Acresce que, no caso das deliberações anuláveis, não se deverão confundir os prazos de caducidade previstos no nº 4 do art. 1433º e no art. 380º, nº 1, CPC, tratando-se de prazos autónomos e independentes. De resto, não existe nenhum motivo razoável que justifique que o legislador quisesse que o prazo de propositura da acção anulatória fosse mais amplo quando se requeresse a suspensão, até porque, como temos vindo a repetir, uma das grandes preocupações no âmbito das deliberações das assembleias é que estas adquiram estabilidade no mais curto espaço de tempo e “tal desiderato não se compadece com o aguardar o decretamento da providência que (...) em virtude de vicissitudes várias pode demorar vários meses”(223)

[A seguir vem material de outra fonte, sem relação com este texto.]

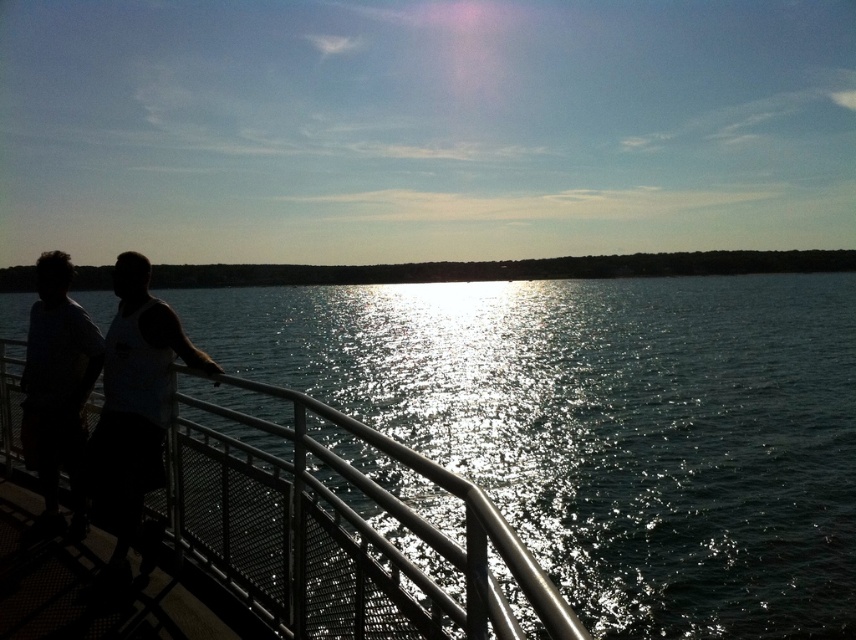
Question: Does black matte tank top at center appear over matte white shirt at left?

Choices:
 (A) yes
 (B) no

Answer: (B)

Question: Estimate the real-world distances between objects in this image. Which object is closer to the metallic silver rail at center?

Choices:
 (A) black matte tank top at center
 (B) matte white shirt at left

Answer: (B)

Question: Does metallic silver rail at center appear under black matte tank top at center?

Choices:
 (A) no
 (B) yes

Answer: (B)

Question: Which of these objects is positioned closest to the matte white shirt at left?

Choices:
 (A) black matte tank top at center
 (B) metallic silver rail at center

Answer: (A)

Question: Which is farther from the metallic silver rail at center?

Choices:
 (A) black matte tank top at center
 (B) matte white shirt at left

Answer: (A)

Question: Is metallic silver rail at center wider than black matte tank top at center?

Choices:
 (A) no
 (B) yes

Answer: (B)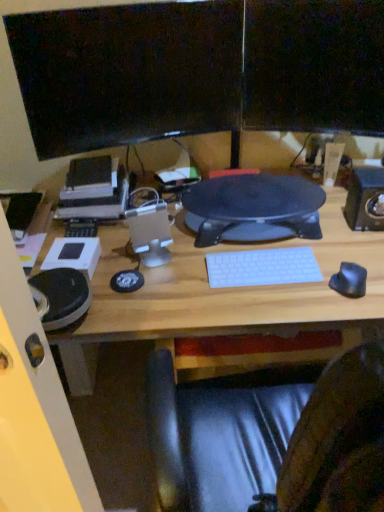
The width and height of the screenshot is (384, 512). Identify the location of free space on the front side of black textured mouse pad at center. (246, 291).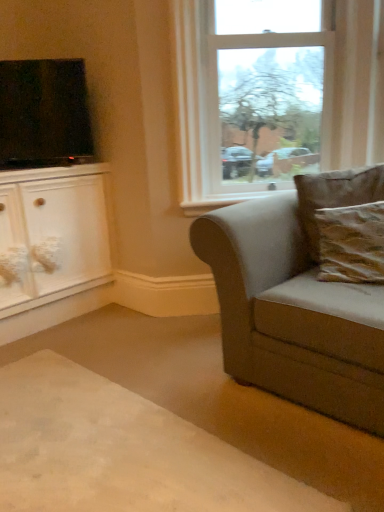
Question: Looking at the image, does clear glass window at upper center seem bigger or smaller compared to carpet at lower left?

Choices:
 (A) small
 (B) big

Answer: (B)

Question: In terms of width, does clear glass window at upper center look wider or thinner when compared to carpet at lower left?

Choices:
 (A) wide
 (B) thin

Answer: (B)

Question: Considering the real-world distances, which object is farthest from the white fabric drawer at lower left?

Choices:
 (A) brown textured pillow at right, which appears as the first pillow when viewed from the back
 (B) clear glass window at upper center
 (C) matte black tv at upper left
 (D) suede-like gray couch at right
 (E) carpet at lower left

Answer: (A)

Question: Which of these objects is positioned closest to the clear glass window at upper center?

Choices:
 (A) carpet at lower left
 (B) suede-like gray couch at right
 (C) matte black tv at upper left
 (D) brown textured pillow at right, which appears as the first pillow when viewed from the back
 (E) white glossy cabinet at left

Answer: (D)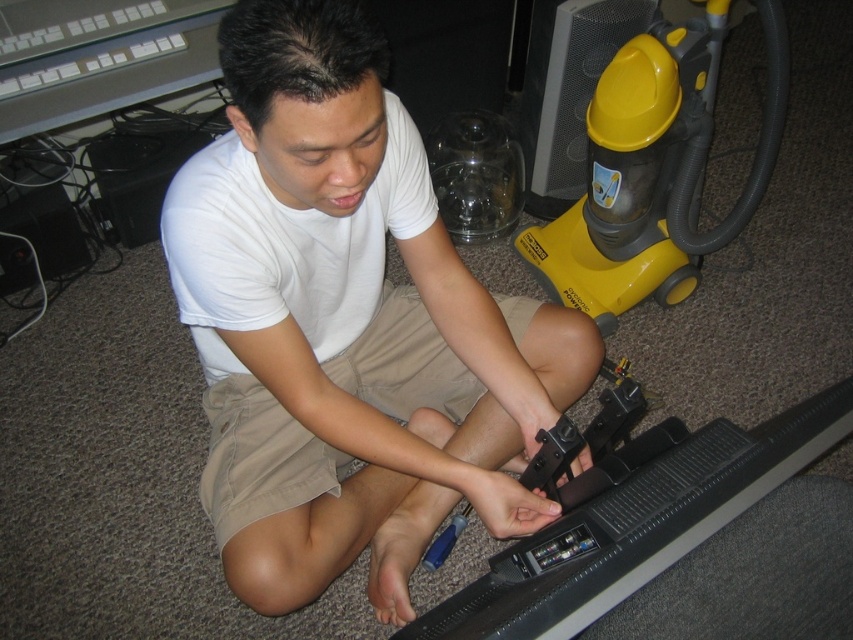
Does white matte shirt at center have a greater height compared to black plastic tv at lower center?

Yes, white matte shirt at center is taller than black plastic tv at lower center.

Where is `white matte shirt at center`? white matte shirt at center is located at coordinates (346, 324).

Between point (328, 481) and point (724, 452), which one is positioned behind?

Positioned behind is point (328, 481).

Locate an element on the screen. This screenshot has height=640, width=853. white matte shirt at center is located at coordinates (346, 324).

Is black plastic tv at lower center bigger than yellow plastic vacuum cleaner at right?

No.

Is black plastic tv at lower center wider than yellow plastic vacuum cleaner at right?

No, black plastic tv at lower center is not wider than yellow plastic vacuum cleaner at right.

Between point (566, 486) and point (604, 280), which one is positioned in front?

Point (566, 486) is more forward.

The height and width of the screenshot is (640, 853). I want to click on black plastic tv at lower center, so click(634, 520).

How much distance is there between white matte shirt at center and khaki shorts at center?

The distance of white matte shirt at center from khaki shorts at center is 11.05 centimeters.

Which of these two, white matte shirt at center or khaki shorts at center, stands shorter?

khaki shorts at center

Is point (329, 579) behind point (512, 301)?

No, (329, 579) is in front of (512, 301).

Locate an element on the screen. The height and width of the screenshot is (640, 853). white matte shirt at center is located at coordinates (346, 324).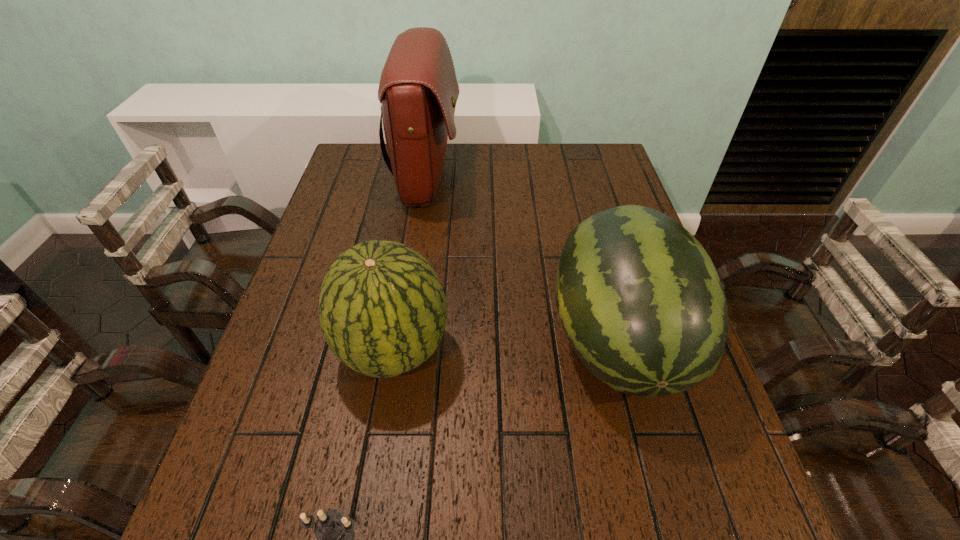
Identify the location of vacant space at the far edge. (508, 166).

This screenshot has width=960, height=540. In the image, there is a desktop. In order to click on vacant space at the near edge in this screenshot , I will do `click(638, 537)`.

The height and width of the screenshot is (540, 960). In the image, there is a desktop. Identify the location of free space at the left edge. (324, 245).

In the image, there is a desktop. Where is `vacant region at the right edge`? Image resolution: width=960 pixels, height=540 pixels. vacant region at the right edge is located at coordinates (586, 202).

Where is `vacant area that lies between the left watermelon and the right watermelon`? vacant area that lies between the left watermelon and the right watermelon is located at coordinates (506, 345).

Where is `free space between the right watermelon and the tallest object`? This screenshot has height=540, width=960. free space between the right watermelon and the tallest object is located at coordinates (522, 259).

Find the location of a particular element. unoccupied position between the left watermelon and the right watermelon is located at coordinates (506, 345).

You are a GUI agent. You are given a task and a screenshot of the screen. Output one action in this format:
    pyautogui.click(x=<x>, y=<y>)
    Task: Click on the vacant space that's between the left watermelon and the right watermelon
    The width and height of the screenshot is (960, 540).
    Given the screenshot: What is the action you would take?
    pyautogui.click(x=506, y=345)

Where is `vacant region between the farthest object and the right watermelon`? This screenshot has height=540, width=960. vacant region between the farthest object and the right watermelon is located at coordinates (522, 259).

Importa ainda ter em mente que, não sendo instaurada antes, e havendo decisão que decrete a suspensão da deliberação, o seu requerente passa a dispor de 30 dias desde a data em que a decisão lhe seja comunicada para propor a acção principal, sob pena de a providência caducar (art. 373º, n.º 1, a).

Em síntese, o condómino legitimado – para efeitos de simplificação, consideraremos que foi regularmente convocado – dispõe de 10 dias a contar da data da deliberação para requerer a sua suspensão e, tratando-se de deliberação anulável, de 60 dias a contar da mesma data para instaurar a respectiva acção de impugnação. Porém, caso a suspensão seja decretada – e independentemente do vício que enferme a deliberação em crise -, esta caducará se o condómino não propuser a acção principal no prazo de 30 dias a contar da data em que a decisão lhe seja comunicada

Notas

218. Rejeitamos aqui a posição defendida por Sandra Passinhas (op. cit., pp. 260 e 261), quando refere que o pedido de suspensão deve ser feito no prazo de 10 dias a contar da data da deliberação ou, “se o requerente esteve ausente da reunião, da data em que ele teve conhecimento da deliberação (sob pena de o procedimento cautelar se tornar mais exigente que a cação principal)”. Entende a autora que só depois de ter conhecimento da deliberação é que o condómino está em condições de fazer valer os seus direitos, daí que o prazo previsto para presentes e ausentes seja distinto. Na sua opinião, o art.1433º/2, ao dispor que o prazo de 10 dias para os condóminos ausentes exigirem a convocação de assembleia extraordinária só conta a partir da comunicação da deliberação, vem reforçar tal entendimento. Parece-nos existir aqui uma confusão entre as disposições substantivas e adjectivas, deturpando-se aquilo que vem estabelecido no CPC para a providência cautelar de suspensão das deliberações.
219. Neste sentido, José António De França Pitão e Gustavo França Pitão, Código de Processo Civil Anotado, Tomo I – Artigos 1º a 702º, Quid Juris, Lisboa, 2016, em anotação ao nº 1 do art. 380º, p. 446. No mesmo sentido, ac. TRE de 27/09/2012.

220. Lebre de Freitas / A. Montalvão Machado / Rui Pinto, op. cit., p. 97.
221. Lobo Xavier, Anulação...,p. 95.
222. Ac. STJ de 13/05/2004.
223. Ac. TRE de 28/06/2018, que destacamos pelas várias referências jurisprudenciais que sustentam o mesmo entendimento.